| 02:38 Uhr

Landwirte ringen um gute Futterqualität

Landrat hört sich Problem der Landwirte in Raddusch und Göritz an.
Landrat hört sich Problem der Landwirte in Raddusch und Göritz an. FOTO: Landesbauernverband
Spreewald. Nach den heftigen Regenfällen Ende Juli stehen im Spreewald Wiesen und Äcker noch vielfach unter Wasser. Landwirtschaftlich nutzbare Flächen werden immer knapper, die Futterqualität sinkt. red/SvD

Dies bekommen Biologisch arbeitende und konventionelle Betriebe gleichermaßen zu spüren, schreibt der Bauernverband Südbrandenburg in einer Pressemitteilung. OSL-Landrat Siegurd Heinze (parteilos) hat sich kürzlich auf dem Biobauernhof Buchan in Raddusch und in der Göritzer Agrar GmbH selbst ein Bild von der Situation gemacht.

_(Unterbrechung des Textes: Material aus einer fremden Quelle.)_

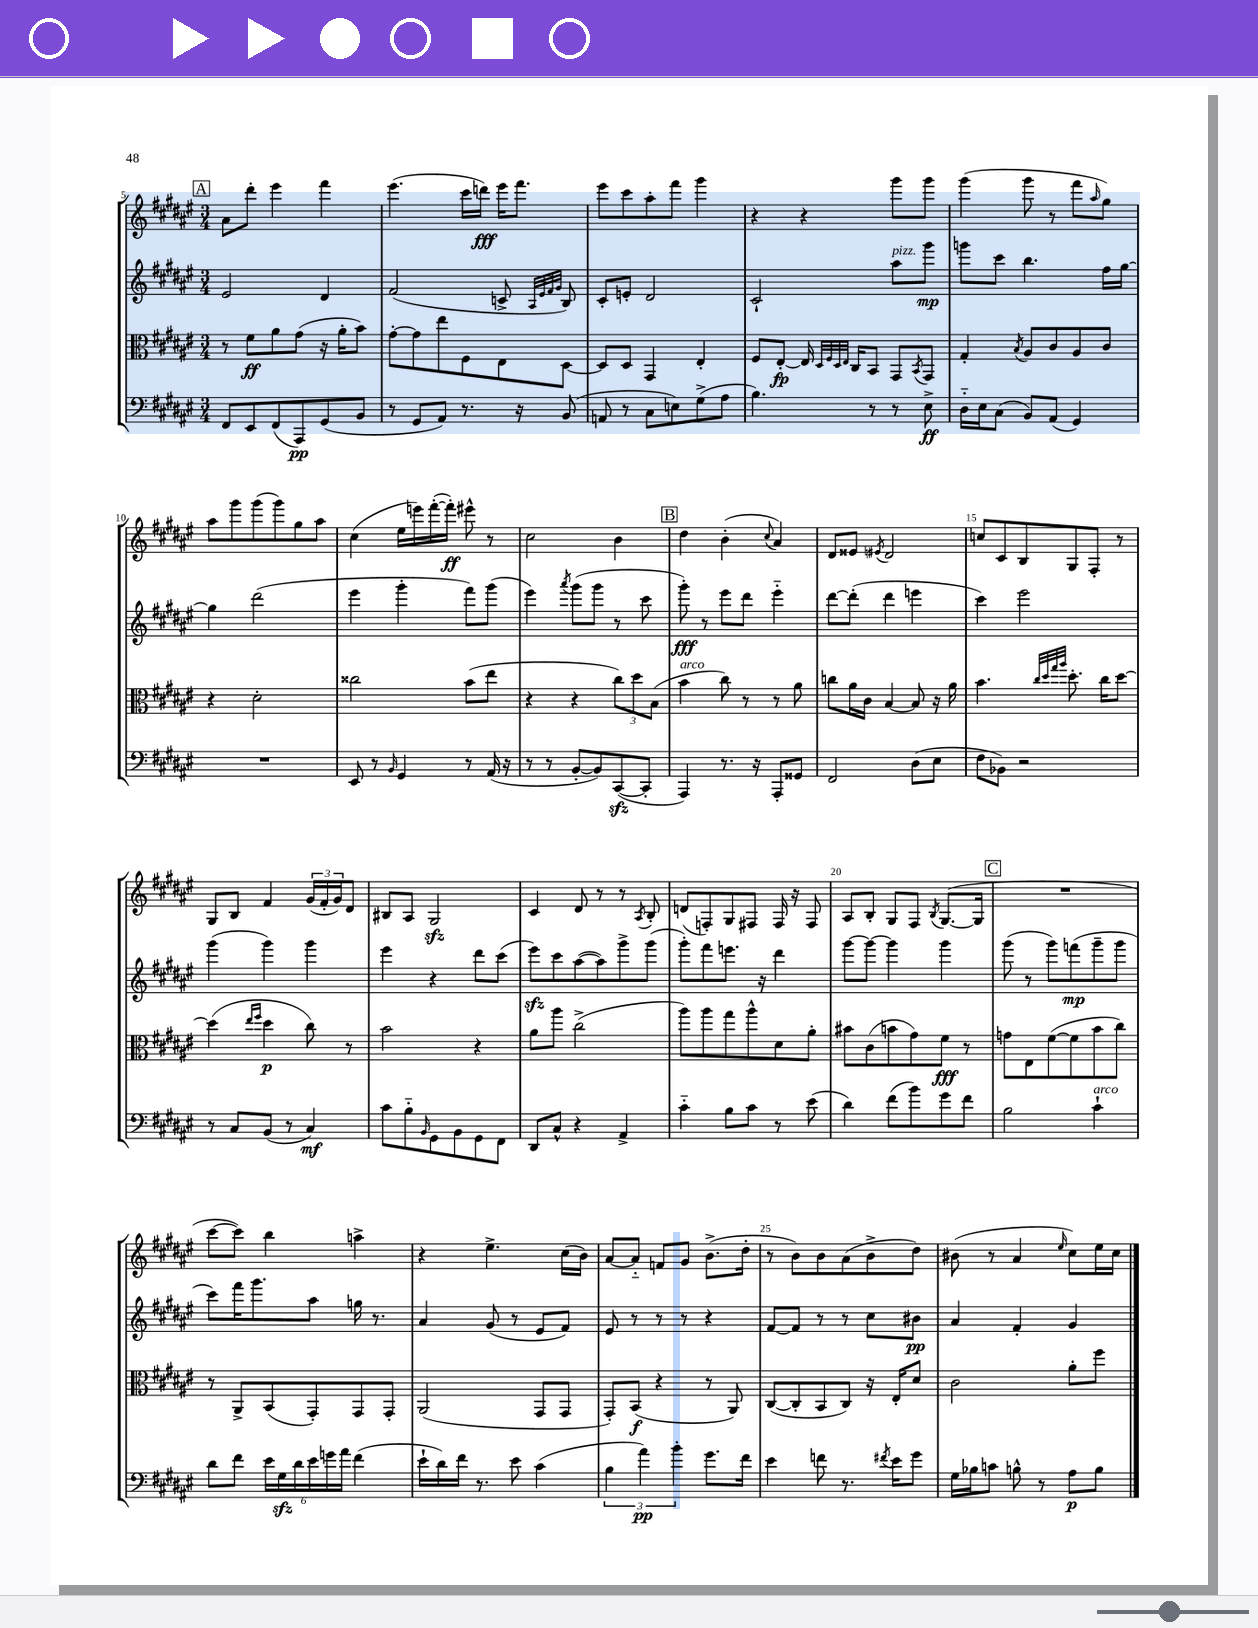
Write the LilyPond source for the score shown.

<<
\new StaffGroup <<
\new Staff = "s0" {
    \clef treble \key fis \major \numericTimeSignature \time 3/4
    \mark \markup { \box "A" } ais'8 dis'''8-. eis'''4 fis'''4 |
    eis'''4.( cis'''16 d'''16\fff) eis'''16 fis'''8. |
    eis'''8 cis'''8 ais''8-. fis'''8 gis'''4 |
    r4 r4 gis'''8 gis'''8 |
    gis'''4( gis'''8 r8 fis'''8 \grace { ais''16 } gis''8) |
    ais''8 gis'''8 gis'''8( gis'''8) gis''8 ais''8 |
    cis''4( eis''16 e'''16) fis'''16~-.( fis'''16-.\ff) eis'''8-^ r8 |
    cis''2 b'4 |
    \mark \markup { \box "B" } dis''4 b'4-.( \appoggiatura { cis''8 } ais'4) |
    dis'8 eisis'8 \acciaccatura { eis'8 } dis'2 |
    c''8 cis'8 b8 gis8 fis8-. r8 |
    gis8 b8 fis'4 \tuplet 3/2 { gis'16( fis'16-. gis'16) } dis'8 |
    bis8 ais8 gis2\sfz |
    cis'4 dis'8 r8 r8 \acciaccatura { ais8 } b8-. |
    d'8( f8-.) gis8 fis8 fis16 r16 fis8 |
    ais8 b8-. gis8 fis8 \acciaccatura { b8 } gis8.~( gis16 |
    \mark \markup { \box "C" } R2. |
    cis'''8~ cis'''8) b''4 a''4-> |
    r4 eis''4.-> cis''16( b'16) |
    ais'8~ ais'8-_ f'8 gis'8 b'8.->( dis''16-. |
    r8 b'8) b'8 ais'8( b'8-> dis''8) |
    bis'8( r8 ais'4 \grace { eis''16 } cis''8) eis''16 cis''16 \bar "|." |
}
\new Staff = "s1" {
    \clef treble \key fis \major \numericTimeSignature \time 3/4
    \mark \markup { \box "A" } eis'2 dis'4 |
    fis'2( c'8-> \grace { ais32 eis'32 fis'32 gis'32 } b8) |
    cis'8-. e'8-. dis'2 |
    cis'2-! ais''8^\markup { \italic "pizz." } gis'''8\mp |
    g'''8 cis'''8 b''4. fis''16 gis''16~ |
    gis''4 dis'''2( |
    eis'''4 gis'''4-. fis'''8) gis'''8( |
    eis'''4) \acciaccatura { ais'''8 } gis'''8( gis'''8 r8 cis'''8 |
    \mark \markup { \box "B" } gis'''8-.\fff) r8 eis'''8 dis'''8 eis'''4-_ |
    dis'''8~ dis'''8-.( dis'''4 e'''4 |
    cis'''4) eis'''2 |
    gis'''4( gis'''4) gis'''4 |
    eis'''4 r4 dis'''8 cis'''8( |
    eis'''8\sfz) cis'''8 ais''8~( ais''8) gis'''8-> gis'''8( |
    gis'''8-.) fis'''8 e'''8. r16 dis'''4 |
    gis'''8~ gis'''8~ gis'''4 gis'''4 |
    \mark \markup { \box "C" } gis'''8( r8 gis'''8) f'''8\mp( gis'''8-- gis'''8 |
    cis'''8) fis'''16 gis'''8. ais''8 g''16 r8. |
    ais'4 gis'8( r8 eis'8 fis'8) |
    eis'8 r8 r8 r8 r4 |
    fis'8~ fis'8 r8 r8 cis''8 bis'8\pp |
    ais'4 fis'4-. gis'4 \bar "|." |
}
\new Staff = "s2" {
    \clef alto \key fis \major \numericTimeSignature \time 3/4
    \mark \markup { \box "A" } r8 fis'8\ff ais'8 gis'8( r16 ais'16-. b'8) |
    gis'8~-. gis'8 eis''8 fis8 eis8 dis8~ |
    dis8 dis8 gis,4 eis4-. |
    fis8 eis8~-.\fp eis16 \grace { dis32 fis32 dis32 eis32 } cis16 b,8 gis,8 \acciaccatura { b,8 } gis,8 |
    gis4-. \acciaccatura { b8 } ais8 cis'8 ais8 cis'8 |
    r4 dis'2-. |
    cisis''2 b'8( eis''8 |
    r4 r4 \tuplet 3/2 { cis''8) dis''8 b8( } |
    \mark \markup { \box "B" } b'4^\markup { \italic "arco" } cis''8) r8 r8 ais'8 |
    c''8 ais'16 cis'16 b4~ b8 r16 ais'16 |
    b'4. \grace { cis''32 dis''32 gis''32 ais''32 } dis''8.-. cis''16 dis''8~ |
    dis''4( \grace { eis''16 fis''16 } dis''4\p cis''8) r8 |
    b'2 r4 |
    ais'8 ais''8 cis''2->( |
    ais''8) ais''8 gis''8 ais''8-^ dis'8 ais'8-. |
    bis'8 cis'8( b'8 gis'8) fis'8\fff r8 |
    \mark \markup { \box "C" } g'8 eis8 fis'8~( fis'8 b'8 cis''8) |
    r8 ais,8-> b,8( gis,8-.) gis,8 gis,8-. |
    ais,2( gis,8 gis,8 |
    gis,8-.) b,8\f( r4 r8 ais,8) |
    cis8~( cis8-. b,8 cis8) r16 eis16-. dis'8 |
    cis'2 ais'8-. fis''8 \bar "|." |
}
\new Staff = "s3" {
    \clef bass \key fis \major \numericTimeSignature \time 3/4
    \mark \markup { \box "A" } fis,8 eis,8 fis,8( ais,,8\pp) gis,8( b,8 |
    r8 gis,8 ais,8) r8. r16 b,8( |
    a,8 r8 cis8 e8) gis8->( ais8 |
    b4.) r8 r8 eis8->\ff |
    dis16-_ eis16 cis8( b,8) ais,8( gis,4) |
    R2. |
    eis,8 r8 \grace { b,16 } gis,4 r8 ais,16( r16 |
    r8 r8 b,8~-. b,8) cis,8~\sfz( cis,8-. |
    \mark \markup { \box "B" } ais,,4) r8. r16 ais,,8-. gisis,8 |
    fis,2 dis8( eis8 |
    fis8 bes,8) r2 |
    r8 cis8 b,8( r8 cis4\mf) |
    cis'8 b8-_ \grace { b,16 } gis,8 b,8 gis,8 fis,8 |
    dis,8 cis8-^ r4 ais,4-> |
    cis'4-_ b8 cis'8 r8 eis'8( |
    dis'4) fis'8( b'8) gis'8 fis'8 |
    \mark \markup { \box "C" } b2 cis'4-!^\markup { \italic "arco" } |
    dis'8 fis'8 \tuplet 6/4 { eis'16 gis16\sfz dis'16 eis'16 g'16 ais'16 } fis'4( |
    eis'16-! dis'16) fis'16 r8. eis'8 cis'4( |
    \tuplet 3/2 { b4 ais'4\pp) b'4-. } gis'8. fis'16 |
    eis'4 f'8 r8. \acciaccatura { fis'8 } eis'16 gis'8 |
    gis16 bes16 c'8 b8-^ r8 ais8\p b8 \bar "|." |
}
>>
>>
\layout { \context { \Score currentBarNumber = #5 \override BarNumber.break-visibility = ##(#f #t #t) barNumberVisibility = #(every-nth-bar-number-visible 5) } }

"Mit den traditionellen Landratsbesuchen, die unser Bauernverband jedes Jahr organisiert, wollen wir die Vielfalt der Landwirtschaft in unserer Region zeigen und auf Probleme aufmerksam machen, die uns auf den Nägeln brennen", erläutert Thomas Goebel, Vorsitzender des Bauernverbandes Südbrandenburg. Am Vormittag ging es zunächst mit Fritz Buchan durch Rinderstall, Schlachthaus und Heulager des seit 1999 ökologisch zertifizierten Bauernhofs. Mit drei Mitarbeitern bewirtschaftet der Familienbetrieb aktuell rund 550 Hektar. Ein Großteil der Flächen sind Grünland. Sie bieten die Futtergrundlage für die auf dem Hof lebenden Rinder. Gleich zu Beginn des Rundgangs lässt Buchan durchblicken, mit welchen Schwierigkeiten er derzeit kämpft. "Durch die Vernässung von Wiesen und Äckern nimmt die Futterqualität rapide ab. Unser wirtschaftseigenes Kraftfutter in Form von Roggen und Hafer leidet. Aber auch im Biobereich ist Leistungsfähigkeit ein Muss", sagt Buchan. Selten zahle sich die aufwendige ökologische Herdbuchzucht für ihn aus. Zuschläge für Biofleisch könne er bei seinen Kunden kaum realisieren. "Geringere Gewichtszunahmen wirken sich negativ auf die Preise aus. Am Ende frisst das den Bio-Bonus oftmals wieder auf", erklärt er das Dilemma. Derzeit halte der Betrieb zwischen 250 und 280 Mutterkühe, Tendenz fallend.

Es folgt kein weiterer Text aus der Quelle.